Aigle Azur au seuil du long courrier


Pour une entreprise, tous les projets de développement sont envisageables ; à une condition toutefois, c’est que l’on procède avec toute la rigueur intellectuelle nécessaire.

Cédric Pastour (photo), en particulier, ne pouvait pas déroger à cette règle, surtout quand la diversification d’Aigle Azur sur le long courrier semble inévitable.

Inévitable car la concurrence devient de plus en plus dense sur les routes principales de la compagnie, notamment sur la desserte de l’Algérie.

Inévitable aussi car le prix moyen du coupon ne cesse de baisser sur le court-moyen courrier ; selon le Pdg de la douairière des compagnies privées françaises, il a carrément perdu 20 % depuis ces 5 dernières années.

Devant un tel effet « ciseau », qui ne touche pas qu’Aigle Azur, cette diversification semble donc non seulement inévitable, mais aussi urgente.

Pour autant, Cédric Pastour préfère la suspendre à deux évolutions principales, l’une externe, l’autre interne.

Sur le plan externe, même c’était un point clé dans l’arrivée de HNA au capital d’Aigle Azur, le Pdg soumet désormais l’ouverture de la ligne Paris-Pékin au règlement de la crise ukrainienne et, plus largement, à la normalisation des relations bilatérales franco-russes.

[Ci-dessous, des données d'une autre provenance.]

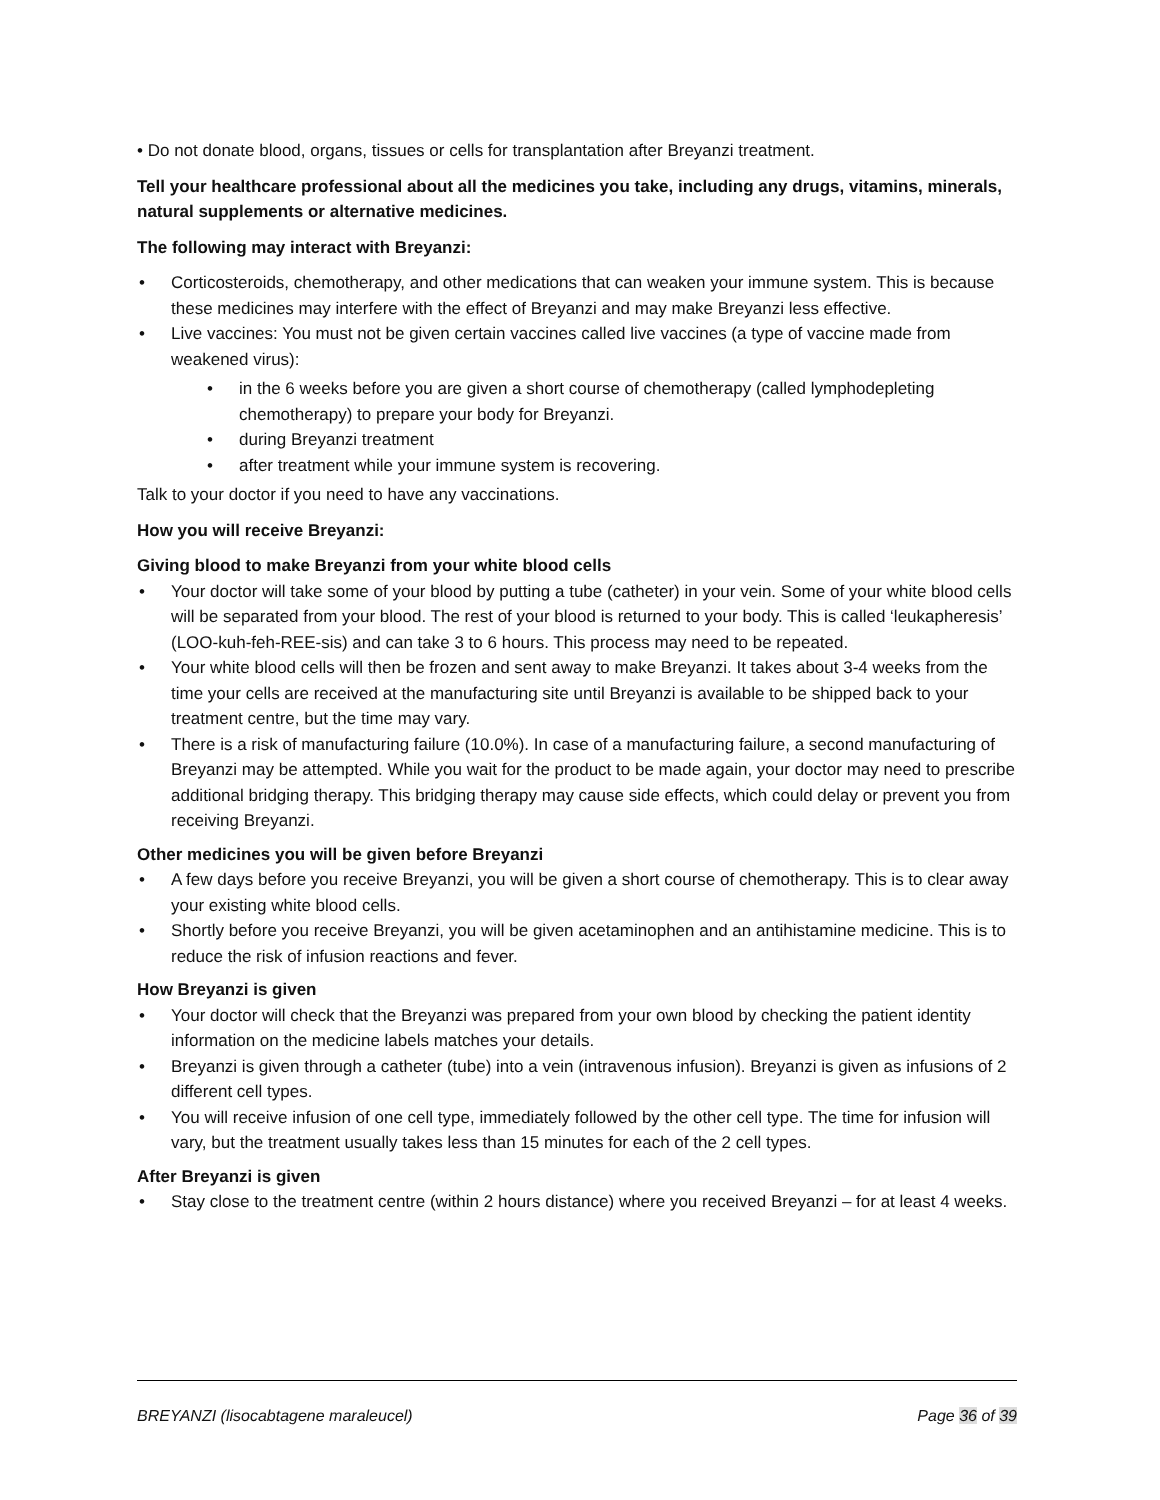• Do not donate blood, organs, tissues or cells for transplantation after Breyanzi treatment.
Tell your healthcare professional about all the medicines you take, including any drugs, vitamins, minerals, natural supplements or alternative medicines.
The following may interact with Breyanzi:
• Corticosteroids, chemotherapy, and other medications that can weaken your immune system. This is because these medicines may interfere with the effect of Breyanzi and may make Breyanzi less effective.
• Live vaccines: You must not be given certain vaccines called live vaccines (a type of vaccine made from weakened virus):
• in the 6 weeks before you are given a short course of chemotherapy (called lymphodepleting chemotherapy) to prepare your body for Breyanzi.
• during Breyanzi treatment
• after treatment while your immune system is recovering.
Talk to your doctor if you need to have any vaccinations.
How you will receive Breyanzi:
Giving blood to make Breyanzi from your white blood cells
• Your doctor will take some of your blood by putting a tube (catheter) in your vein. Some of your white blood cells will be separated from your blood. The rest of your blood is returned to your body. This is called ‘leukapheresis’ (LOO-kuh-feh-REE-sis) and can take 3 to 6 hours. This process may need to be repeated.
• Your white blood cells will then be frozen and sent away to make Breyanzi. It takes about 3-4 weeks from the time your cells are received at the manufacturing site until Breyanzi is available to be shipped back to your treatment centre, but the time may vary.
• There is a risk of manufacturing failure (10.0%). In case of a manufacturing failure, a second manufacturing of Breyanzi may be attempted. While you wait for the product to be made again, your doctor may need to prescribe additional bridging therapy. This bridging therapy may cause side effects, which could delay or prevent you from receiving Breyanzi.
Other medicines you will be given before Breyanzi
• A few days before you receive Breyanzi, you will be given a short course of chemotherapy. This is to clear away your existing white blood cells.
• Shortly before you receive Breyanzi, you will be given acetaminophen and an antihistamine medicine. This is to reduce the risk of infusion reactions and fever.
How Breyanzi is given
• Your doctor will check that the Breyanzi was prepared from your own blood by checking the patient identity information on the medicine labels matches your details.
• Breyanzi is given through a catheter (tube) into a vein (intravenous infusion). Breyanzi is given as infusions of 2 different cell types.
• You will receive infusion of one cell type, immediately followed by the other cell type. The time for infusion will vary, but the treatment usually takes less than 15 minutes for each of the 2 cell types.
After Breyanzi is given
• Stay close to the treatment centre (within 2 hours distance) where you received Breyanzi – for at least 4 weeks.
BREYANZI (lisocabtagene maraleucel) Page 36 of 39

Déjà que les négociations entre la France, l’Europe et la Russie étaient relativement compliquées, ce conflit latent, mais violent, retire toute visibilité sur la gestion des plans de vol entre la Chine et la France.

F-HBIS 1La ligne Paris-Pékin et les projets asiatiques, Hong Kong par exemple, attendront donc des jours meilleurs…

Mais Cédric Pastour n’est pas homme à se laisser dicter son rythme par des causes exogènes, si objectives soient-elles ; pour lui, il faut toujours rester le maître de ses initiatives.

À ses yeux donc, si la compagnie veut réellement se déployer avec succès dans le long courrier, le règlement des causes internes à l’entreprise est la 1ère des priorités.

En commençant évidemment par les règles de travail.

Calé sur le modèle européen EUROPS, que la France n’applique pas encore, il veut sortir du cadre strictement français, bâti sur le temps de vol, pour se baser sur le ON/OF réel, autrement dit sur les jours travaillés.

Une suggestion que le SNPL défend au niveau national et que la France, peu ou prou, devra adopter tôt ou tard.

C’est l’élément clé du plan de retour à l’équilibre que Cédric Pastour a présenté hier dans les salons de l’intercontinental Grand Paris.

La productivité des 11 avions de la compagnie y gagnerait 10 % et celle des personnels navigants 3 à 4 % sans modification de salaire.

Cela permettrait ainsi d’optimiser sérieusement le plan de vol général, d’ajouter par exemple une fréquence sur Lille-Alger, mais aussi de préparer le fameux déploiement long courrier avec une certaine crédibilité, notamment en Afrique, chasse pourtant gardée d’Air France.

Le Pdg d’Aigle Azur a confiance dans l’issue des négociations qu’il conduit actuellement avec les pilotes ; il les sent très lucides sur les conditions sine qua non du développement de la compagnie.

D’ici la fin de l’année, ce sera réglé, confie-t-il…

Et les résultats d’Aigle Azur peuvent aussi le rassurer : avec 327 M € pour un résultat net négatif de 7 M €, elle réduit ses pertes de 5 M € par rapport à l’an dernier et augmente son taux de remplissage de presque 4 points, à 69,1 %…

C’est un levier efficace pour négocier.

Mais ce patron est d’abord un pragmatique : si la jeune génération de pilotes veut avoir des perspectives de carrière ; si ses aînés, commandants de bord, veulent enfin se retrouver sur du gros porteur ; le chemin dépend d’eux.

Et pour bien se faire comprendre, Cédric Pastour a renoncé à la toute dernière minute aux deux A 330 qui devaient rejoindre la flotte d’Aigle Azur.

Les navigants techniques discutaient toujours le nouvel accord collectif…

La politique n’est pas une question de bien ou de mal, c’est « l’art de rendre possible ce qui est nécessaire »…

Personnage politique autant qu’opérationnel, le Pdg d’Aigle Azur est sûr du « nécessaire », mais il reste prudent sur le « possible » et se donne rendez-vous au printemps 2016…

D’ici-là, il prépare le terrain… histoire de démarrer au plus vite.